April 9th, 2019.

There is nothing small about the small to medium-sized business (SME) sector in the UK. In 2018 it accounted for 60% of all private sector employment, according to the Federation of Small Businesses, with a combined annual turnover of £2 trillion making it a significant contributor to the economic health of the country.

This makes SMEs hard to overlook and yet this is precisely how many feel they have been treated by the banking industry. A common complaint is that banks do not understand them, do not focus enough of their product and service development on them, and leave them stranded somewhere between a ´retail plus´ and a ´corporate lite´ customer, meeting few of their real needs.

The ´big four´ high street banks have dominated the SME banking market in the same way that they do the retail segment.
This is unsurprising as ready access to an adviser in a high street branch, brand awareness and a lack of alternatives have created a strong pull to small businesses towards known providers.

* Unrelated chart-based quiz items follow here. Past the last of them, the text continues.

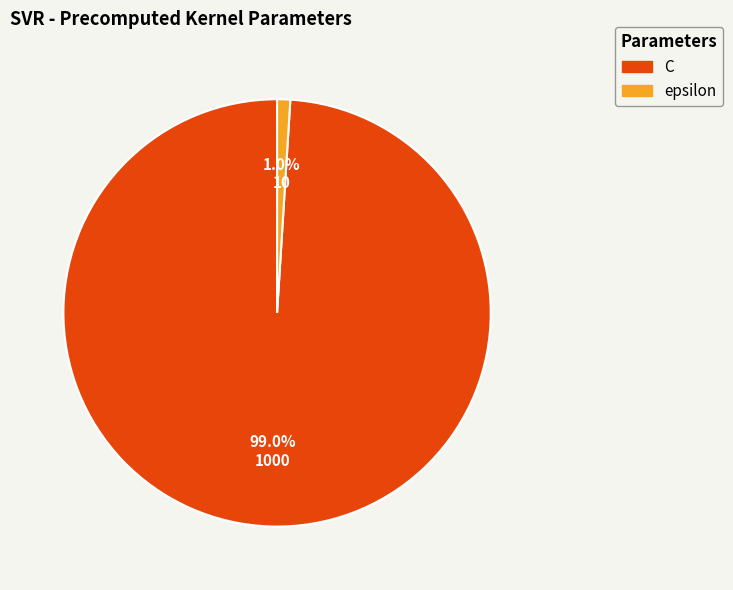

What percentage is the epsilon slice, to the nearest percent?

1%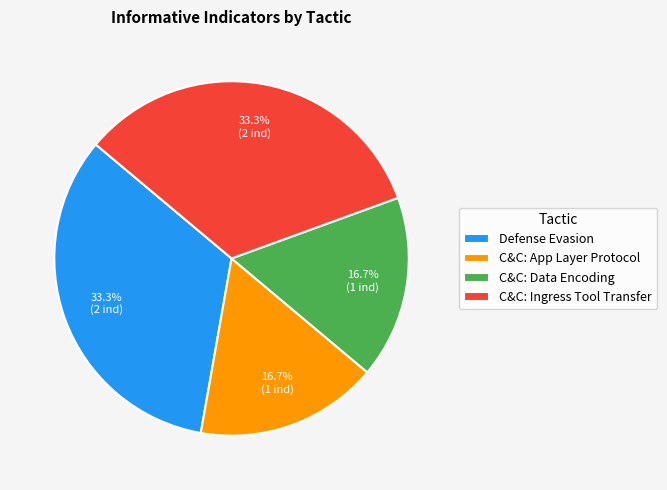

Approximately how many times larger is the value at Defense Evasion compared to C&C: Data Encoding?

2.0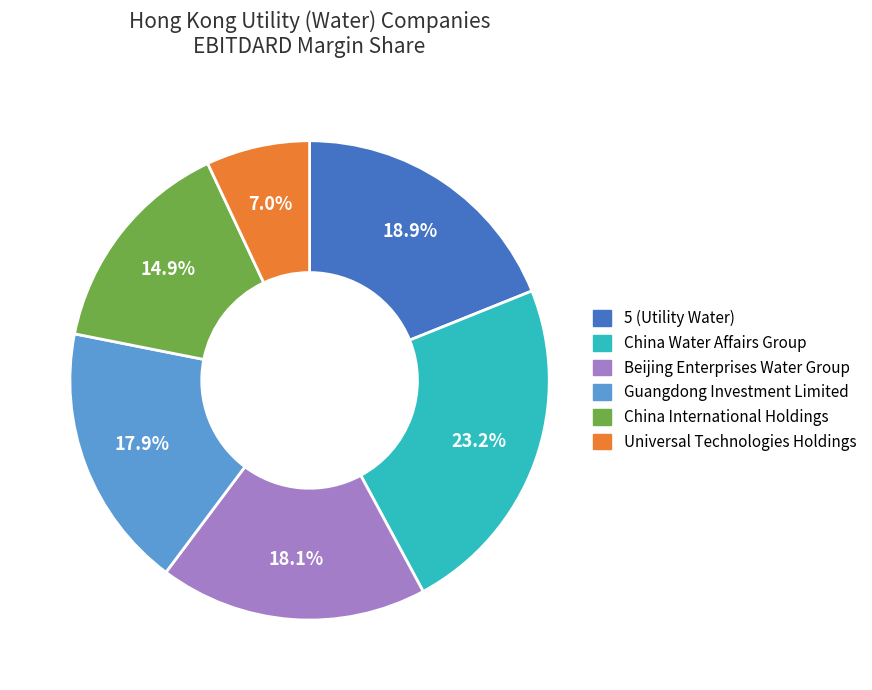

Is there any slice that represents more than half of the pie?

No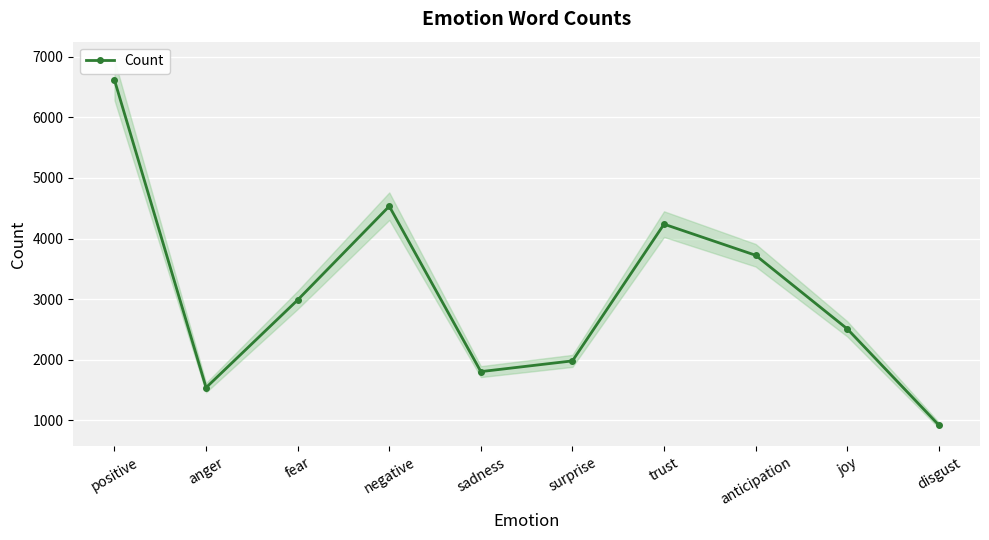

Which category has the lowest value across all series?

disgust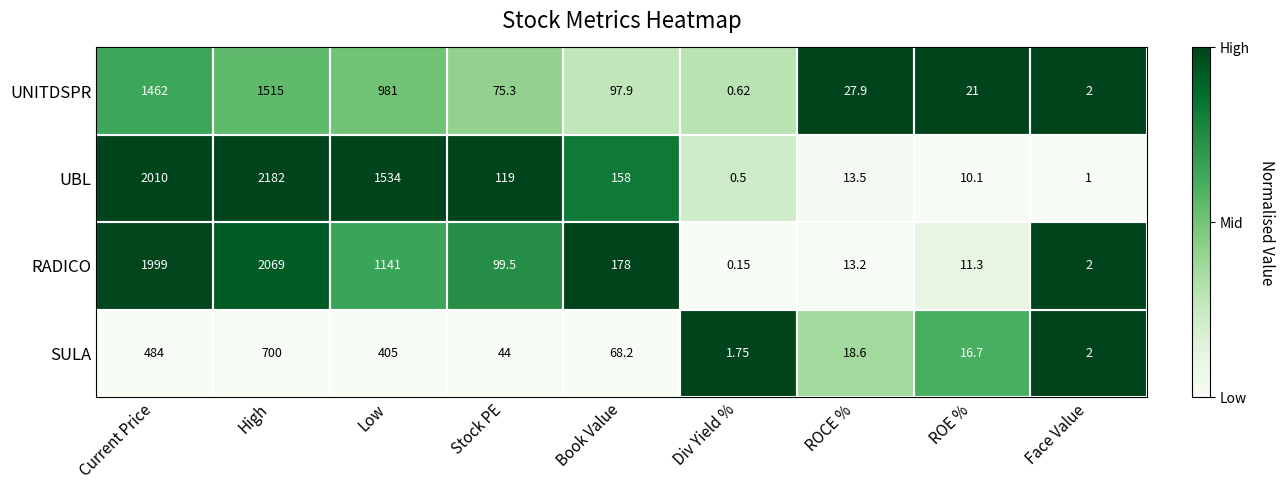

Which series has the largest total across all categories?

UBL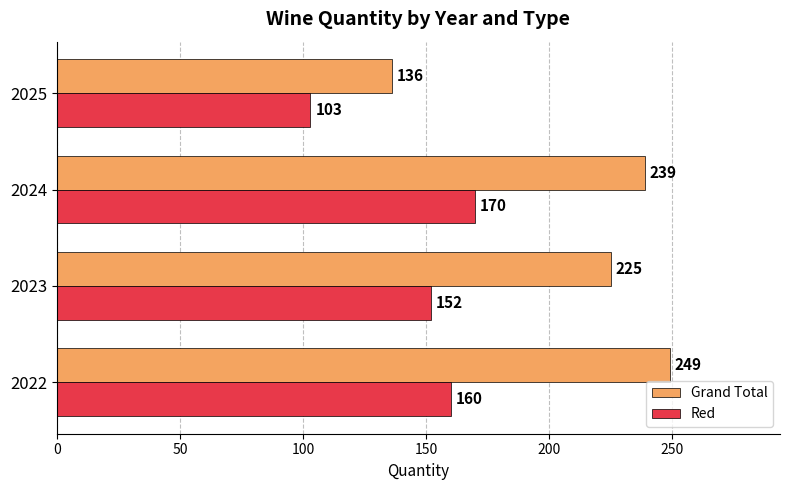

At which label is Red closest to 136?

2023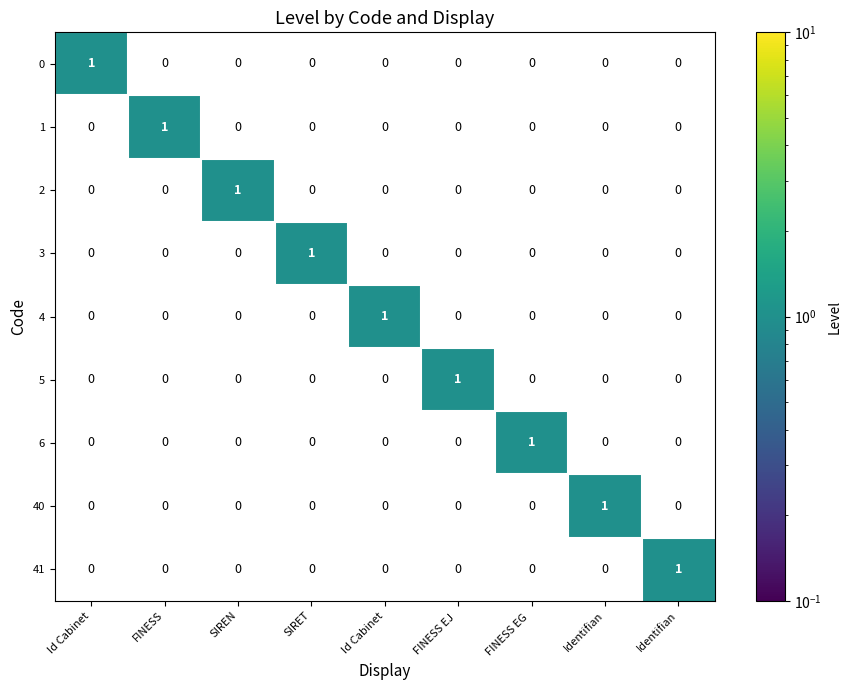

Count the number of data series in this chart.

9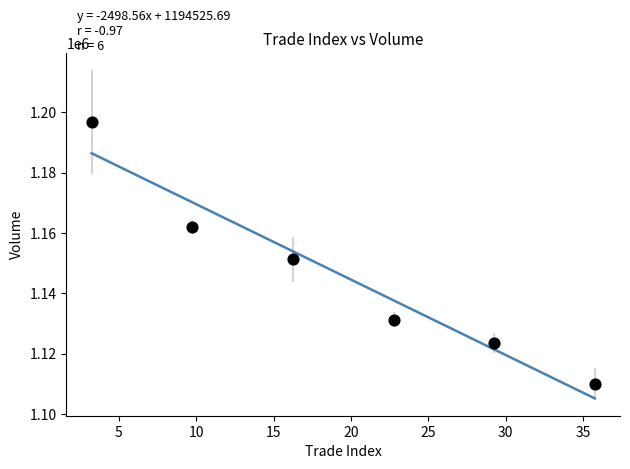

What Y value in the scatter plot is closest to 1153436?

1151336.0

The good news is that active steps are being taken to break this stranglehold. As recompense for the bailout RBS received during the financial crisis, the government-sponsored Alternative Remedies Package worth £775 million carved out of the bank has a primary goal of kick-starting competition in the SME banking sector. The Incentivised Switching Scheme is part of this initiative and will provide funding of up to £275 million to encourage SMEs to move their accounts from Williams & Glyn, RBS’s corporate banking entity, to other eligible institutions.